次は、布好き、民族衣装好き必見!ブータンの織り物のコーナーです。
民族衣装の流れ
1989年、公共の場で民族衣装を着ることが勅令で定められた。国としてのアイデンティティを守り、各地域の染織制作を支援するためであった。職場や学校では、男性はゴ、女性はキラを着用し、日常的に民族衣装を見ることができる。
ブータンの織り手たちは、ヤクの毛や野蚕、イラクサをはじめ、多様な気候風土から得られる繊維や染料を積極的に活用してきた。時代の変化に伴って、新鮮で現代的な色彩が取り入れられ、文様にも新たに展開があった。それでも、複雑な織り技法から生まれる色彩豊かで精緻なデザインには、世界のどこにも存在しないユニークさがある。民族衣装もまた、しなやかに変化しながらも本質は変わらない、現代ブータンに生き続ける文化なのである。(案内板より)

□ □ □ □

### この練習の課題
1. ブータンの織物の文章のうち、「ブータンの織り手たちは、ヤク」から「化なのである。(案内板より)」までを、一字も変えずに書き写しなさい。
2. ブータンの織物の文章の最後の文に続けて、その続きを書きなさい。
この後に並ぶ各行は、ブータンの織物の文章とは別の資料である。

### データ
□ □ □ □

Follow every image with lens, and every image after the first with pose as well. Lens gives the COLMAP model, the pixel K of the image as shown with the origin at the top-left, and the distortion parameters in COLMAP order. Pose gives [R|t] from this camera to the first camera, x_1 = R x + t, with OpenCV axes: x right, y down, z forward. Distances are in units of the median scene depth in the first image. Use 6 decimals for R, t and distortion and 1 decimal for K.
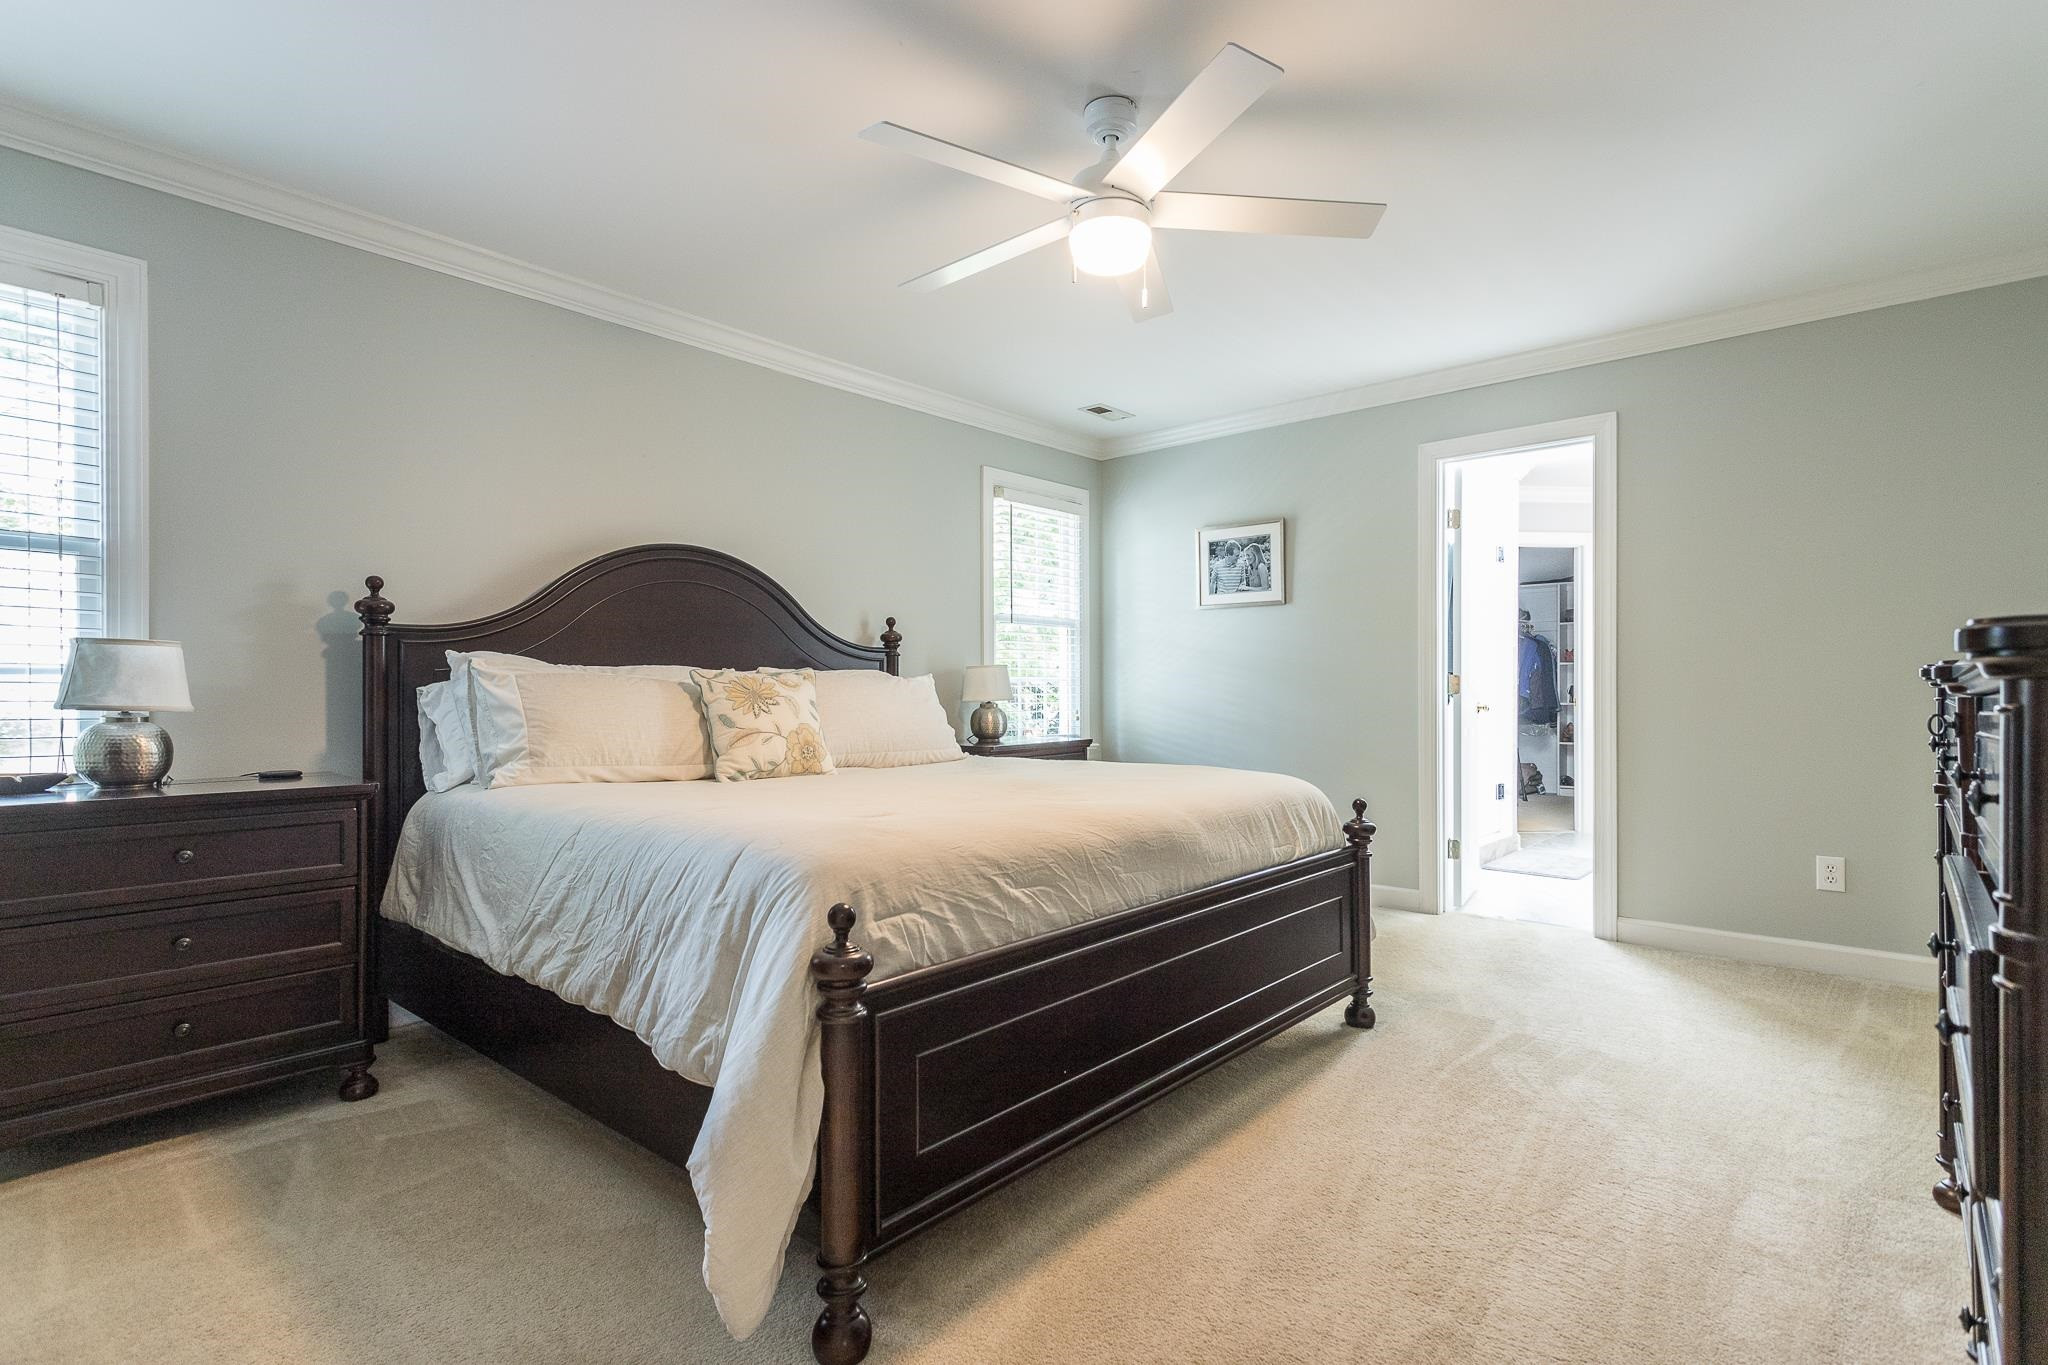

□ □ □ □

### 解答
1.
ブータンの織り手たちは、ヤクの毛や野蚕、イラクサをはじめ、多様な気候風土から得られる繊維や染料を積極的に活用してきた。時代の変化に伴って、新鮮で現代的な色彩が取り入れられ、文様にも新たに展開があった。それでも、複雑な織り技法から生まれる色彩豊かで精緻なデザインには、世界のどこにも存在しないユニークさがある。民族衣装もまた、しなやかに変化しながらも本質は変わらない、現代ブータンに生き続ける文化なのである。(案内板より)

2.
3種類の機
ブータンでは3種類の機を使い、手織りで民族衣装などの布が織られている。
【腰機】
腰にベルトをかけて経糸を保持しながら緯糸を通して織るタイプの機。ブータンでは膝から腿にかけての平らな部分をパン、機をタと言い、この機をパンタと呼ぶ。3枚の布を織り、横方向の接ぎ合わせて1着のキラとなる。ブータン東部で盛んに織られ、西部でも東部出身の女性たちによって織られている。
【高機】
1930年代に王室の女性によって、チベットから導入されたとされる高機ティタ。ウールやヤクの毛を織るのに使用され、ティタで織る織物はパンタよりも幅が狭い。そのため、ティタで織った布は10~10数枚を接ぎ合わせて1着となる。ブータン中央部ブムタンはウールの産地として有名。
【カード織り】
木や革、紙などのカードに穴を開け、経糸を通し、カードを回転させ、緯糸を通して織る。帯や紐に適した織物を織ることができる。ブータンでは本来は動物の革を使っていたが、都市部ではレントゲン用フィルムが利用されるようになった。4つ穴である。(案内板より)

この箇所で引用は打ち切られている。